■ INPUT ■
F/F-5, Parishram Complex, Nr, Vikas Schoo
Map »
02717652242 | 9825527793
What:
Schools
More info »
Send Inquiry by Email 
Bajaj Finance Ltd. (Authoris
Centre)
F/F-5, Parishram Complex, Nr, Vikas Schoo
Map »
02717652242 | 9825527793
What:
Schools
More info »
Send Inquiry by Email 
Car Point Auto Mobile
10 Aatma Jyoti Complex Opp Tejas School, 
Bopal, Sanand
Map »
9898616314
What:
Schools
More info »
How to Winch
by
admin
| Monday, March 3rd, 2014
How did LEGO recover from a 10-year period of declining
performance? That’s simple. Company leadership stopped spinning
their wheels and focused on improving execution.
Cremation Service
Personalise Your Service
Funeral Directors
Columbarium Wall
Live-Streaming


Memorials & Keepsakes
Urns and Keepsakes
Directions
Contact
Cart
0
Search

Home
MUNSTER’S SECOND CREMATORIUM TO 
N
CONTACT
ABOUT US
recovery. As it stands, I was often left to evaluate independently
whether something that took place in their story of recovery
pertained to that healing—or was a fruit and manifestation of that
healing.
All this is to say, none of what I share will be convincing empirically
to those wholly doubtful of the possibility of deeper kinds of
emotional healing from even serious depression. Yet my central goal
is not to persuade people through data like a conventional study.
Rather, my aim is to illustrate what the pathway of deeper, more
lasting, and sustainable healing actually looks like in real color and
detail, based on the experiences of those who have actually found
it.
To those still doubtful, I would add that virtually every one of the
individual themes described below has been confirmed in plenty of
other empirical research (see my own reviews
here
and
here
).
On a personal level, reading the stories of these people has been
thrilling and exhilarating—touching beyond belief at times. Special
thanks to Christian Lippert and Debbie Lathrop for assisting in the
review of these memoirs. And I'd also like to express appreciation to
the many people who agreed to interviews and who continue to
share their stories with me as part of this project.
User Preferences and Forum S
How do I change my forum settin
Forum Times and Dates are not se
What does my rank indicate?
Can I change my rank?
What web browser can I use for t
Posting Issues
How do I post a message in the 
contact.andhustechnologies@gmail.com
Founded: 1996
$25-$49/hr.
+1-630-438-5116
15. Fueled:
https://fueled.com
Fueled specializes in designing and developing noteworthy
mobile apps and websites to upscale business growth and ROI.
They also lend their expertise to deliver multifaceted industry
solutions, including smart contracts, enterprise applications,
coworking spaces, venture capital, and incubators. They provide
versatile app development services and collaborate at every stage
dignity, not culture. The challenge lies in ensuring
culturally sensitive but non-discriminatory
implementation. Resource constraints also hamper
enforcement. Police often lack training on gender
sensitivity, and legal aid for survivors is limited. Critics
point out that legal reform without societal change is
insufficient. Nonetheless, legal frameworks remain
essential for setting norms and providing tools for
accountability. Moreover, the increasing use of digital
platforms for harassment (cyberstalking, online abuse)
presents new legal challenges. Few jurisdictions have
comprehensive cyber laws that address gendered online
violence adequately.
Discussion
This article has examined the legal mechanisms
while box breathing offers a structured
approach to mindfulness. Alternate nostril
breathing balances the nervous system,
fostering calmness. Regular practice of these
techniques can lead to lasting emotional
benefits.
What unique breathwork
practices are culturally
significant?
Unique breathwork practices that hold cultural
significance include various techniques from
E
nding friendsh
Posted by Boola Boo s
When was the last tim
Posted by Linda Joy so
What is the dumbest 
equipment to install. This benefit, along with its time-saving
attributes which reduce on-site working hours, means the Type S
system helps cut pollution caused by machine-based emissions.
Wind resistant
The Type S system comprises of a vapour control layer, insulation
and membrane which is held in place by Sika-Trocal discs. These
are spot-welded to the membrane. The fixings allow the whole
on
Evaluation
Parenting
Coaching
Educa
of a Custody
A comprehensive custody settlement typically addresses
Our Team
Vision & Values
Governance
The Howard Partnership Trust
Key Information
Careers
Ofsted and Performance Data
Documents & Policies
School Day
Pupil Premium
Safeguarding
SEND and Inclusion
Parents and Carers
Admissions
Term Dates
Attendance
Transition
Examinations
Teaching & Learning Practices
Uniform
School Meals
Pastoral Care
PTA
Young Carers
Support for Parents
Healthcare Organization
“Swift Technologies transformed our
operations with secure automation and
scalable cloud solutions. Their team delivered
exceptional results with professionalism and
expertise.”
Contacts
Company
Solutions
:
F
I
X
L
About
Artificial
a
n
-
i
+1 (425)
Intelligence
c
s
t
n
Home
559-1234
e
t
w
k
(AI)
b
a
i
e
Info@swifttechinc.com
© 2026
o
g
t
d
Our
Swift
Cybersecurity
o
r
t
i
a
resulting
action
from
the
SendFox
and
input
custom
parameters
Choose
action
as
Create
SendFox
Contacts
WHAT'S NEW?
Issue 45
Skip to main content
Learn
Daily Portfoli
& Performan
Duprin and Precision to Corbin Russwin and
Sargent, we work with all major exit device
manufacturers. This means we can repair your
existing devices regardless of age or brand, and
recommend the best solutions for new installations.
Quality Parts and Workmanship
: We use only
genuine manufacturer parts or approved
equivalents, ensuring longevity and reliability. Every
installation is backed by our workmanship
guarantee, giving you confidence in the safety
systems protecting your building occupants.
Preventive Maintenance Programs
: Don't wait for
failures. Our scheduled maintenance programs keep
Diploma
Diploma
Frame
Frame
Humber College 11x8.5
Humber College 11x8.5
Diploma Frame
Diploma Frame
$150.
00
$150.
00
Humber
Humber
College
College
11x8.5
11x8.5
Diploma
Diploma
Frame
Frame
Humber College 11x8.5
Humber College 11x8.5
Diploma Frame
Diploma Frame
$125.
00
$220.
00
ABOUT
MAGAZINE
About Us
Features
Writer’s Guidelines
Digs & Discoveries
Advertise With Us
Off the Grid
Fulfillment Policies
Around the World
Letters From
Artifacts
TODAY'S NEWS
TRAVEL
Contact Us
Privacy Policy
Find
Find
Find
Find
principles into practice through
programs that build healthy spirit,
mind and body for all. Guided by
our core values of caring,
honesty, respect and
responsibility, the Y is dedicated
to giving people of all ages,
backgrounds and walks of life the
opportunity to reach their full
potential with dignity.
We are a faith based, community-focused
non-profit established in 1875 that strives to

■ ACTIVITY ■
Swap every "Send Inquiry by Email" in the entries for "Email an Inquiry" and reproduce all the lines with nothing else altered.

■ TASK OUTPUT ■
F/F-5, Parishram Complex, Nr, Vikas Schoo
Map »
02717652242 | 9825527793
What:
Schools
More info »
Email an Inquiry 
Bajaj Finance Ltd. (Authoris
Centre)
F/F-5, Parishram Complex, Nr, Vikas Schoo
Map »
02717652242 | 9825527793
What:
Schools
More info »
Email an Inquiry 
Car Point Auto Mobile
10 Aatma Jyoti Complex Opp Tejas School, 
Bopal, Sanand
Map »
9898616314
What:
Schools
More info »
How to Winch
by
admin
| Monday, March 3rd, 2014
How did LEGO recover from a 10-year period of declining
performance? That’s simple. Company leadership stopped spinning
their wheels and focused on improving execution.
Cremation Service
Personalise Your Service
Funeral Directors
Columbarium Wall
Live-Streaming


Memorials & Keepsakes
Urns and Keepsakes
Directions
Contact
Cart
0
Search

Home
MUNSTER’S SECOND CREMATORIUM TO 
N
CONTACT
ABOUT US
recovery. As it stands, I was often left to evaluate independently
whether something that took place in their story of recovery
pertained to that healing—or was a fruit and manifestation of that
healing.
All this is to say, none of what I share will be convincing empirically
to those wholly doubtful of the possibility of deeper kinds of
emotional healing from even serious depression. Yet my central goal
is not to persuade people through data like a conventional study.
Rather, my aim is to illustrate what the pathway of deeper, more
lasting, and sustainable healing actually looks like in real color and
detail, based on the experiences of those who have actually found
it.
To those still doubtful, I would add that virtually every one of the
individual themes described below has been confirmed in plenty of
other empirical research (see my own reviews
here
and
here
).
On a personal level, reading the stories of these people has been
thrilling and exhilarating—touching beyond belief at times. Special
thanks to Christian Lippert and Debbie Lathrop for assisting in the
review of these memoirs. And I'd also like to express appreciation to
the many people who agreed to interviews and who continue to
share their stories with me as part of this project.
User Preferences and Forum S
How do I change my forum settin
Forum Times and Dates are not se
What does my rank indicate?
Can I change my rank?
What web browser can I use for t
Posting Issues
How do I post a message in the 
contact.andhustechnologies@gmail.com
Founded: 1996
$25-$49/hr.
+1-630-438-5116
15. Fueled:
https://fueled.com
Fueled specializes in designing and developing noteworthy
mobile apps and websites to upscale business growth and ROI.
They also lend their expertise to deliver multifaceted industry
solutions, including smart contracts, enterprise applications,
coworking spaces, venture capital, and incubators. They provide
versatile app development services and collaborate at every stage
dignity, not culture. The challenge lies in ensuring
culturally sensitive but non-discriminatory
implementation. Resource constraints also hamper
enforcement. Police often lack training on gender
sensitivity, and legal aid for survivors is limited. Critics
point out that legal reform without societal change is
insufficient. Nonetheless, legal frameworks remain
essential for setting norms and providing tools for
accountability. Moreover, the increasing use of digital
platforms for harassment (cyberstalking, online abuse)
presents new legal challenges. Few jurisdictions have
comprehensive cyber laws that address gendered online
violence adequately.
Discussion
This article has examined the legal mechanisms
while box breathing offers a structured
approach to mindfulness. Alternate nostril
breathing balances the nervous system,
fostering calmness. Regular practice of these
techniques can lead to lasting emotional
benefits.
What unique breathwork
practices are culturally
significant?
Unique breathwork practices that hold cultural
significance include various techniques from
E
nding friendsh
Posted by Boola Boo s
When was the last tim
Posted by Linda Joy so
What is the dumbest 
equipment to install. This benefit, along with its time-saving
attributes which reduce on-site working hours, means the Type S
system helps cut pollution caused by machine-based emissions.
Wind resistant
The Type S system comprises of a vapour control layer, insulation
and membrane which is held in place by Sika-Trocal discs. These
are spot-welded to the membrane. The fixings allow the whole
on
Evaluation
Parenting
Coaching
Educa
of a Custody
A comprehensive custody settlement typically addresses
Our Team
Vision & Values
Governance
The Howard Partnership Trust
Key Information
Careers
Ofsted and Performance Data
Documents & Policies
School Day
Pupil Premium
Safeguarding
SEND and Inclusion
Parents and Carers
Admissions
Term Dates
Attendance
Transition
Examinations
Teaching & Learning Practices
Uniform
School Meals
Pastoral Care
PTA
Young Carers
Support for Parents
Healthcare Organization
“Swift Technologies transformed our
operations with secure automation and
scalable cloud solutions. Their team delivered
exceptional results with professionalism and
expertise.”
Contacts
Company
Solutions
:
F
I
X
L
About
Artificial
a
n
-
i
+1 (425)
Intelligence
c
s
t
n
Home
559-1234
e
t
w
k
(AI)
b
a
i
e
Info@swifttechinc.com
© 2026
o
g
t
d
Our
Swift
Cybersecurity
o
r
t
i
a
resulting
action
from
the
SendFox
and
input
custom
parameters
Choose
action
as
Create
SendFox
Contacts
WHAT'S NEW?
Issue 45
Skip to main content
Learn
Daily Portfoli
& Performan
Duprin and Precision to Corbin Russwin and
Sargent, we work with all major exit device
manufacturers. This means we can repair your
existing devices regardless of age or brand, and
recommend the best solutions for new installations.
Quality Parts and Workmanship
: We use only
genuine manufacturer parts or approved
equivalents, ensuring longevity and reliability. Every
installation is backed by our workmanship
guarantee, giving you confidence in the safety
systems protecting your building occupants.
Preventive Maintenance Programs
: Don't wait for
failures. Our scheduled maintenance programs keep
Diploma
Diploma
Frame
Frame
Humber College 11x8.5
Humber College 11x8.5
Diploma Frame
Diploma Frame
$150.
00
$150.
00
Humber
Humber
College
College
11x8.5
11x8.5
Diploma
Diploma
Frame
Frame
Humber College 11x8.5
Humber College 11x8.5
Diploma Frame
Diploma Frame
$125.
00
$220.
00
ABOUT
MAGAZINE
About Us
Features
Writer’s Guidelines
Digs & Discoveries
Advertise With Us
Off the Grid
Fulfillment Policies
Around the World
Letters From
Artifacts
TODAY'S NEWS
TRAVEL
Contact Us
Privacy Policy
Find
Find
Find
Find
principles into practice through
programs that build healthy spirit,
mind and body for all. Guided by
our core values of caring,
honesty, respect and
responsibility, the Y is dedicated
to giving people of all ages,
backgrounds and walks of life the
opportunity to reach their full
potential with dignity.
We are a faith based, community-focused
non-profit established in 1875 that strives to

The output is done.